Leadership: Working as a government lawyer has provided significantly more leadership opportunities than in the private sector. The WDVA has augmented my military leadership experience earned in active-duty Air Force (RED HORSE), active-duty Army, while deployed, along with and many years later as a Wisconsin Guard judge advocate.
Public servant: I have served as chief legal under four Secretaries, both a Republican and a Democratic governor, and three Adjutant Generals in the Wisconsin Guard. My role has allowed me to serve veterans in a cause bigger than myself. It has also provided me with the security of deploying in support of Operation Enduring Freedom-HOA, a tour in Bavaria, Germany, and staff Covid, political convention, and security missions, without having to worry about a job on return.

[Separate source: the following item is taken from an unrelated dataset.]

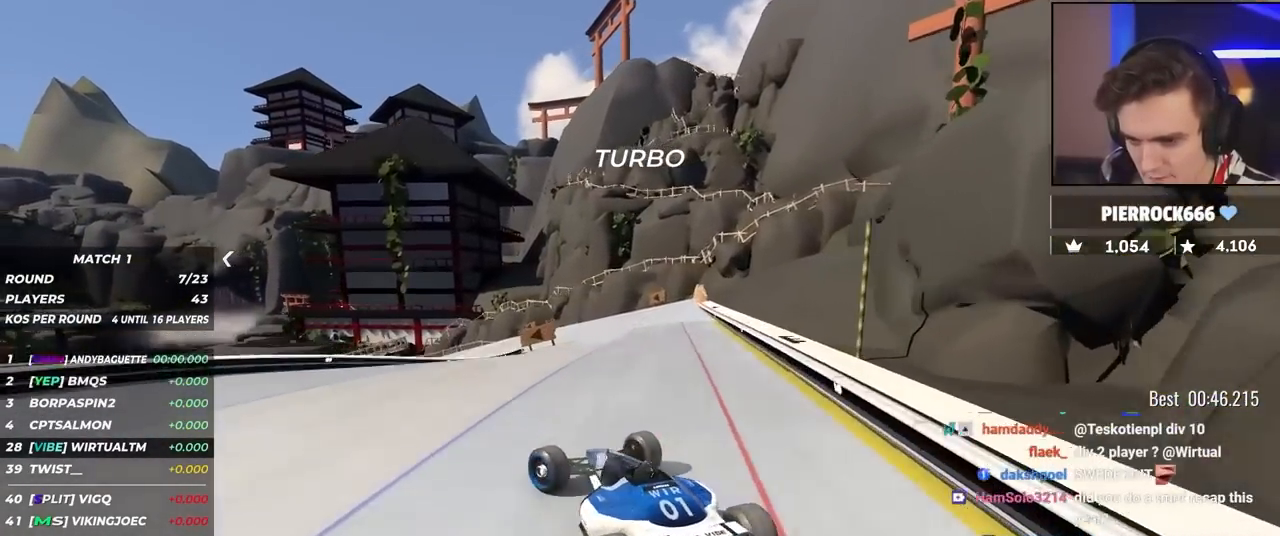
{"keys": ["right", "up"], "events": [[117, "up", "up"], [150, "left", "up"], [200, "right", "down"], [250, "up", "down"]]}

What are the biggest challenges and how has the role evolved?
The role has evolved from being a classified position as a full-time state employee to that of a Secretary-appointed position under the authority and approval of the governor.
Some prominent challenges include the significant increase in public records requests. Many requests are complex and require interagency coordination, while some generate tens of thousands of pages of records, requiring high-level attention to detail.
One of the perks is getting to attend meetings in the Governor’s Conference Room, which is historical and exquisitely decorated. I appreciate the historical significance of that room. On its ceiling are the words: “The progress of a state is born in temperance, justice and prudence,” which I find to be very wise advice. I always rub the nose of the bronze badger at the entrance for good luck.
Why did you choose the career path you did and what words of advice would you have for attorneys interested in pursuing this type of legal work?
After my enlisted service, while pursuing an MBA, a professor asked me if I ever considered law school – I loved to read, write, and argue. I hadn’t, and he inspired me to change my majors to public administration and political science and join the debate team. I interned at a district attorney’s office. At Marquette, I gravitated to the trial advocacy curriculum and moot court. By the time I graduated, I had tried both a criminal and a civil jury case.
I first cut my teeth in general practice and public defender trial work in Milwaukee, then focused on plaintiff’s and insurance defense litigation statewide. I later refined my practice to business litigation and healthcare law in Madison. Commissioning as a judge advocate in 2008-09 (Army), after my years in private practice, I found it difficult to balance military service with the 50-70-hour workweeks required for me to meet billable targets. I actively sought out a state position and was hired by the Department of Safety and Professional Services.
I am grateful to the private sector for providing exposure to a wide variety of legal issues, but I have found gratification in my public servant role. The state offers more structure, collaboration, better health insurance, work-life balance, and a pension.
If my story resonates, my advice for interested attorneys is to monitor Wisc.Jobs for state jobs and USAJOBS for federal. For new lawyers and law students, agencies are always on the lookout for interns or limited-term employees. These positions get your toe in the door for a full-time position. Finally, to any lawyer interested in becoming a judge advocate, Wisconsin Lawyer magazine frequently lists openings for that position with the Wisconsin National Guard.
» Cite this article: 99 Wis. Law. 28-29 (March 2026).